Religions and moral philosophies are defined and distinguished from one another by the different values and practices they prescribe for a good life. But we have to translate across these lines in order to live together as neighbors. In a diverse and deeply interconnected society, there are best practices we can share to help us do our spiritual work, however we define it for ourselves. The task before us is to identify the qualities of good spiritual work for ourselves, as well as to isolate the bad kinds, the spiritually harmful kinds of work in which we nevertheless engage as we tread through the world. This is an ongoing evaluation requiring practiced mindfulness in all our work. Once we have a well-developed sense of good and bad work, we can apply the power of technology to help us reinforce our practice and discourage distractions. This is sometimes an uphill battle. The technologies we use day to day are sometimes not designed to help us do good work.

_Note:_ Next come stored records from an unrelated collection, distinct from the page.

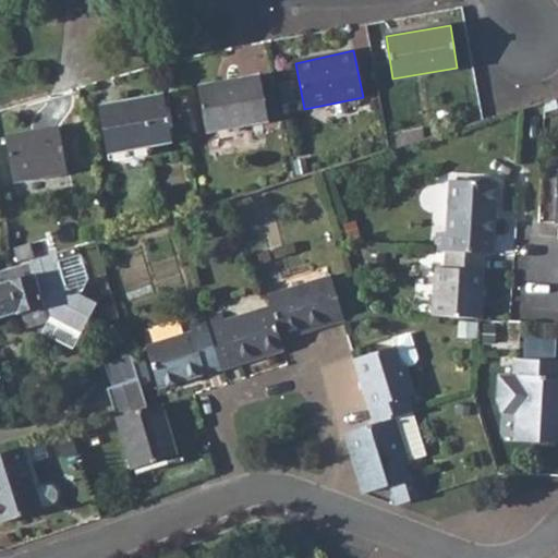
[(197,87),(205,133),(266,122),(257,75),(197,87)]
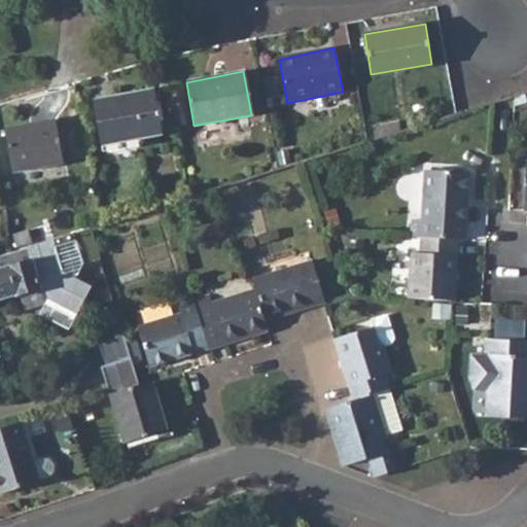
[(94,100),(102,145),(162,136),(153,90),(94,100)]
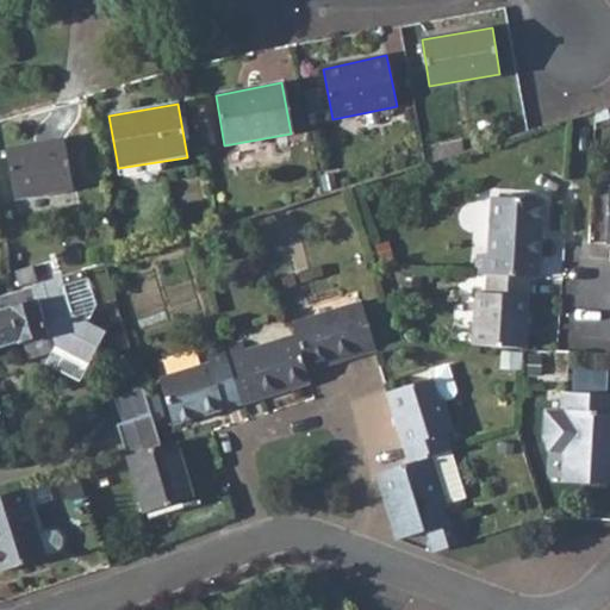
[(7,148),(16,197),(75,186),(66,137),(7,148)]
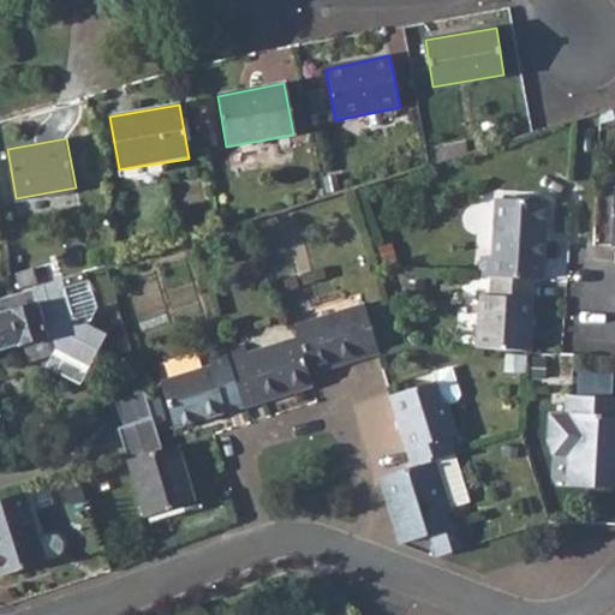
[(535,276),(542,278),(548,198),(494,196),(491,254),(481,254),(479,274),(491,274),(535,276)]
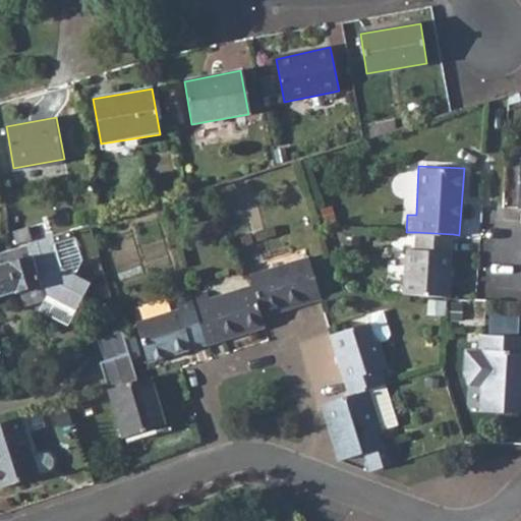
[(47,295),(76,310),(90,283),(73,275),(80,262),(98,254),(89,225),(0,251),(0,296),(40,285),(50,291),(47,295)]
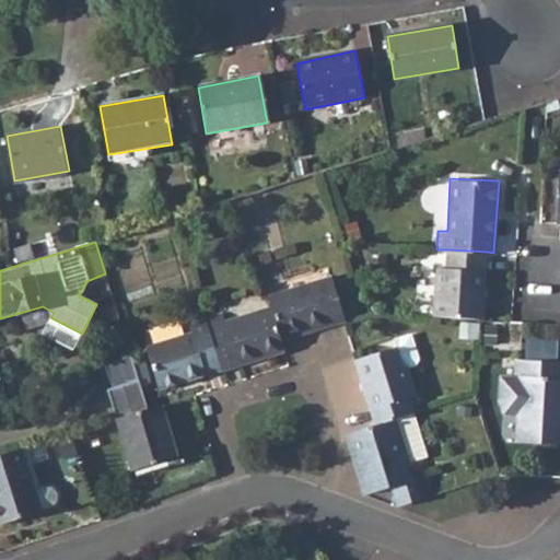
[(487,252),(447,249),(447,266),(438,266),(435,315),(483,317),(487,252)]
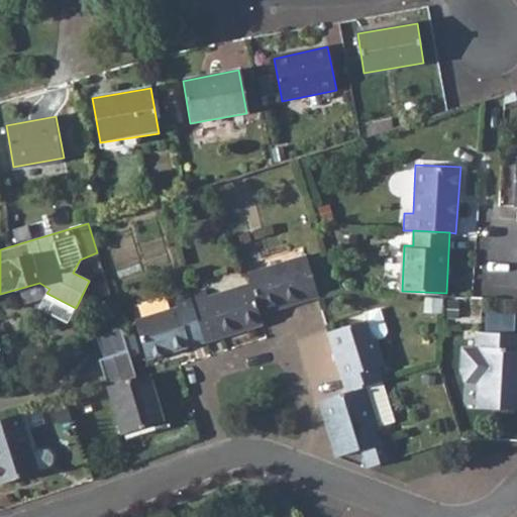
[(250,285),(259,312),(315,295),(317,294),(305,255),(246,274),(250,285)]
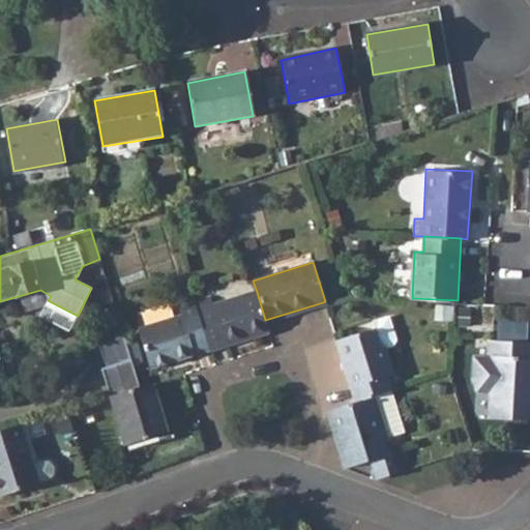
[(265,320),(257,292),(213,304),(210,297),(194,302),(208,350),(268,330),(265,320)]
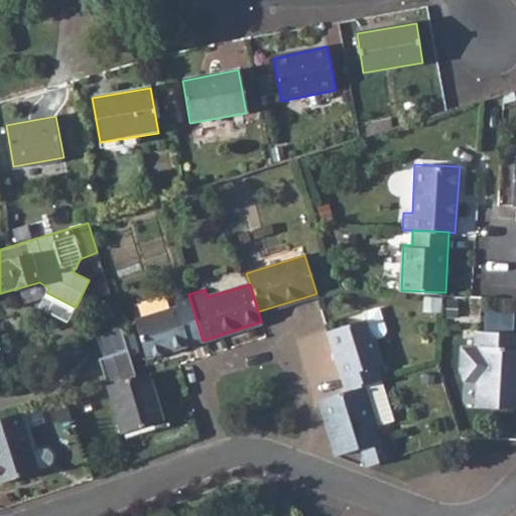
[(133,318),(146,359),(203,341),(188,294),(172,299),(174,305),(133,318)]
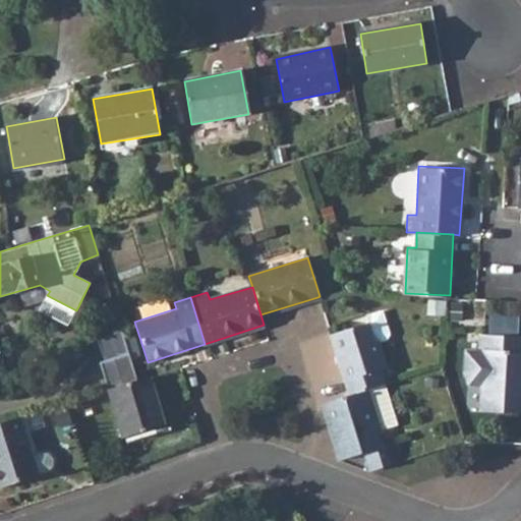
[(365,321),(329,333),(348,394),(364,388),(382,383),(378,368),(387,364),(379,340),(383,338),(386,332),(379,309),(363,314),(365,321)]
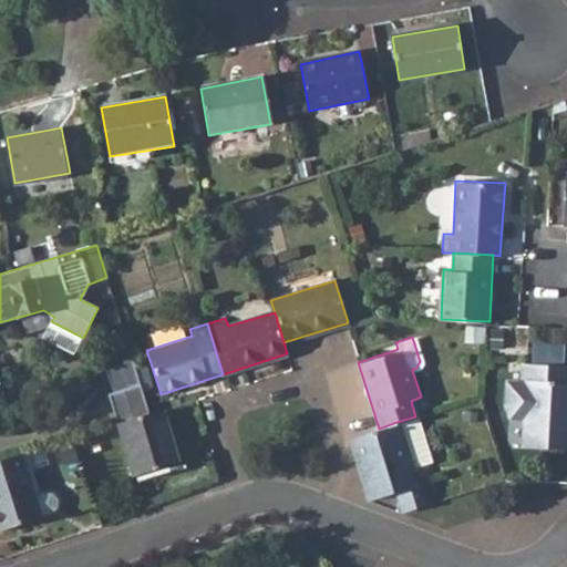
[(117,423),(150,413),(133,361),(107,369),(116,394),(109,398),(117,423)]
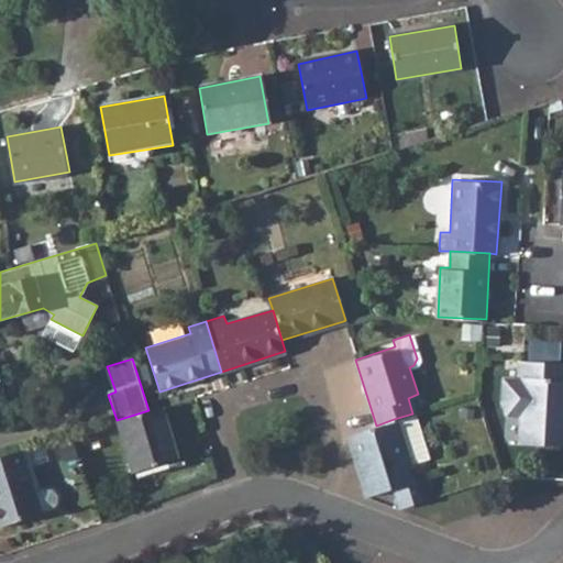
[(520,442),(562,444),(562,362),(520,361),(518,377),(523,377),(520,442)]
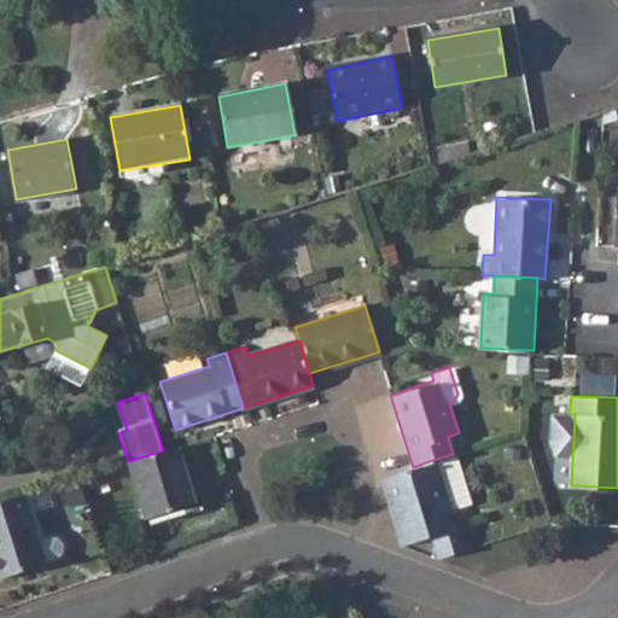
[(128,461),(145,519),(194,503),(176,447),(163,450),(128,461)]
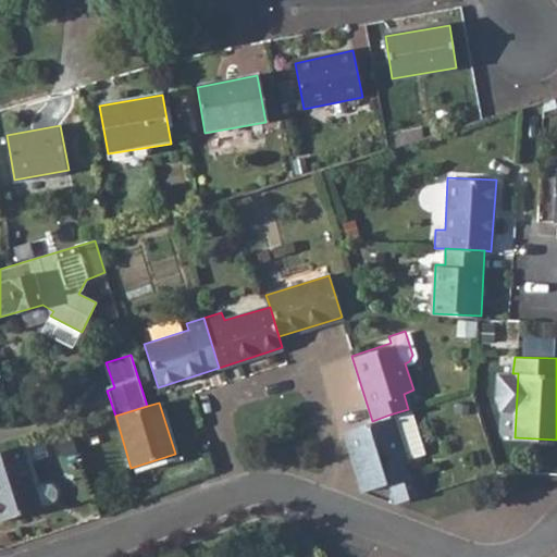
[(408,409),(390,415),(404,458),(421,453),(408,409)]
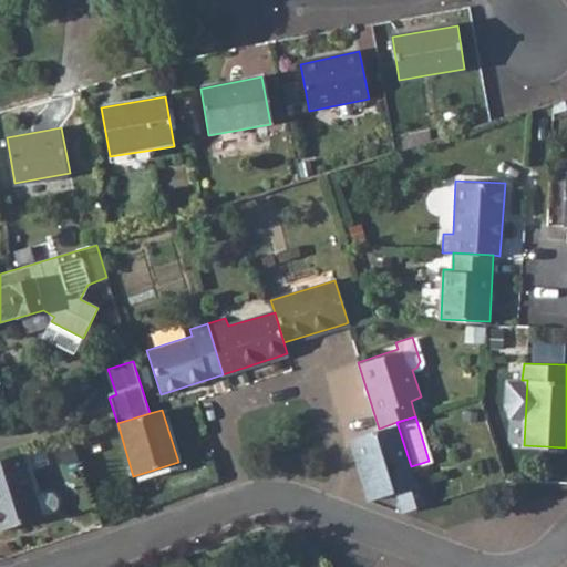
[(366,498),(393,490),(401,511),(432,501),(424,480),(416,483),(411,466),(397,422),(379,429),(347,439),(366,498)]
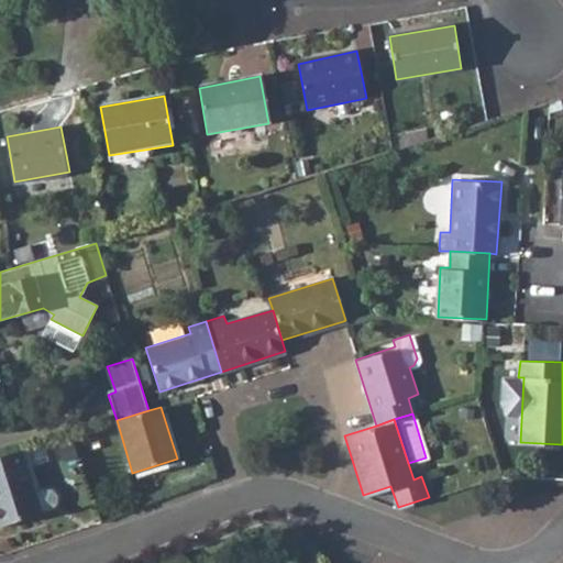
[(0,456),(0,526),(43,512),(43,510),(36,493),(23,450),(0,456)]
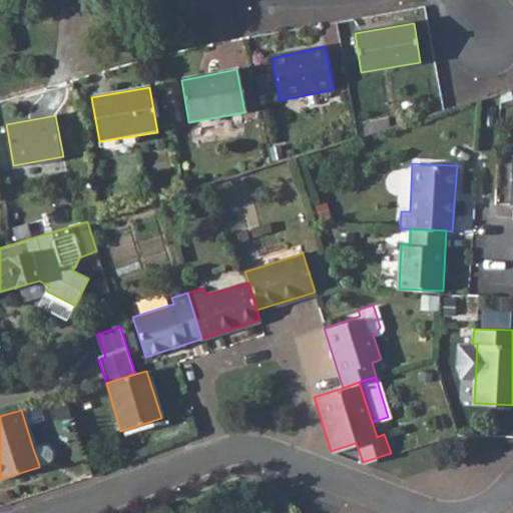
[(33,449),(39,465),(47,462),(50,453),(42,446),(33,449)]
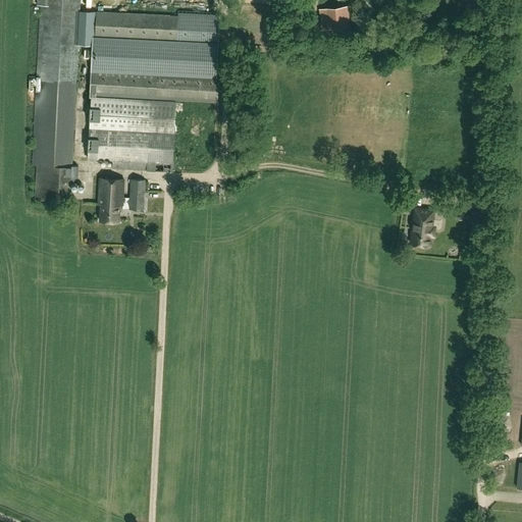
[(71,181),(77,183),(77,166),(71,165),(77,43),(94,44),(92,97),(97,98),(97,95),(218,102),(220,18),(80,11),(80,0),(36,0),(36,5),(40,5),(37,76),(30,75),(30,91),(36,91),(36,92),(41,92),(37,180),(71,181)]
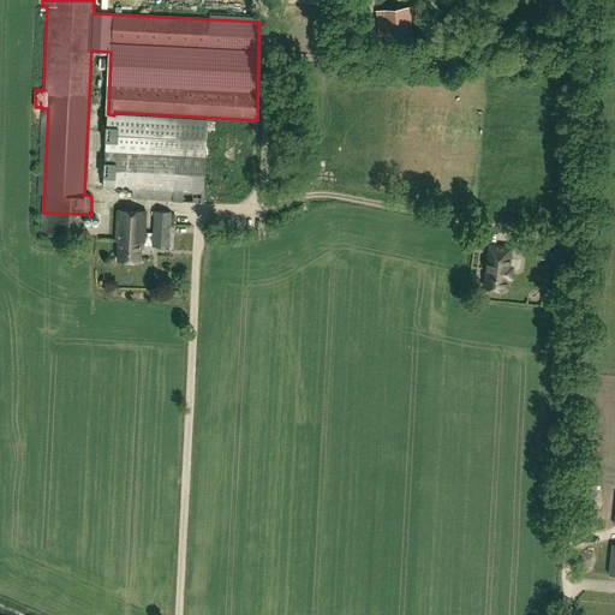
[(389,34),(413,30),(410,7),(387,10),(389,34)]
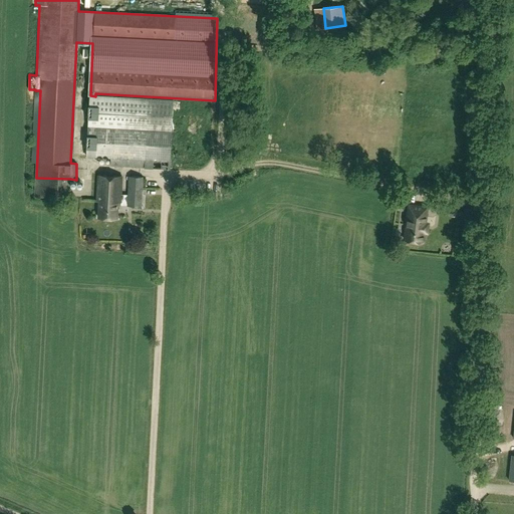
[(89,95),(86,157),(109,158),(109,166),(170,169),(170,161),(211,163),(214,101),(95,96),(90,95),(89,95)]
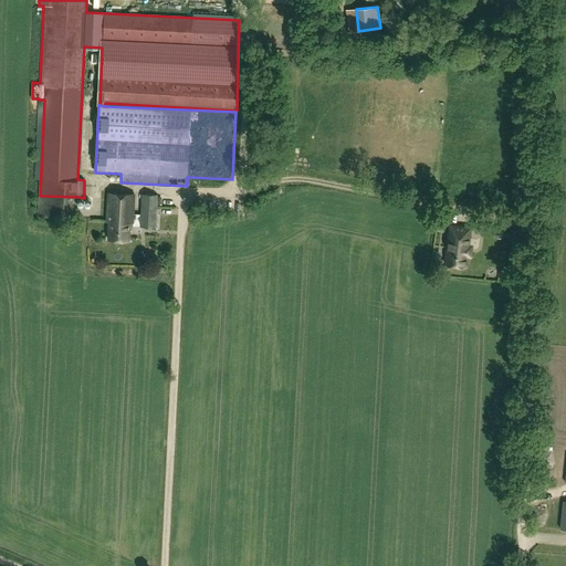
[(108,240),(129,241),(130,223),(140,223),(140,227),(156,228),(157,195),(142,194),(140,215),(133,213),(135,195),(108,192),(106,221),(109,221),(108,240)]
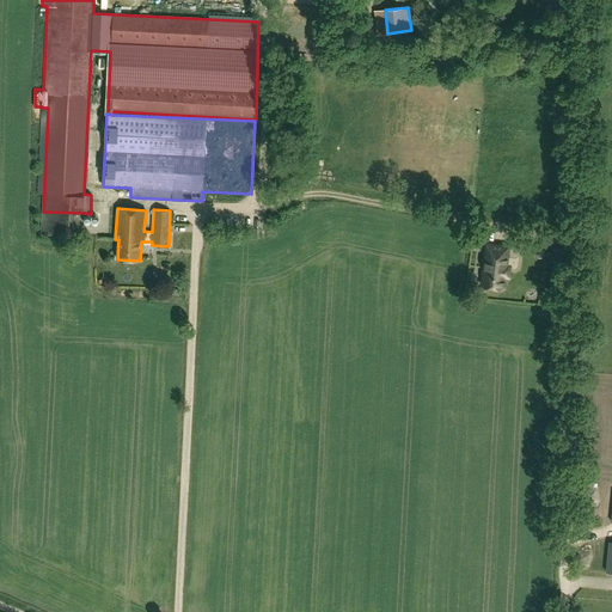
[(482,286),(503,288),(505,276),(508,277),(509,267),(506,265),(508,248),(487,244),(482,286)]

Indeed, some of them are designed to distract us. We will examine the reasons for this in later chapters. That may seem insane now, but as we'll find, the language of technology is always reasonable enough to understand. And once we understand why some technologies are designed for distraction, we are empowered to find better solutions. But even distracting technologies can be used for higher purposes. The kinds of distractions provided by the Internet are often nevertheless intended to connect u.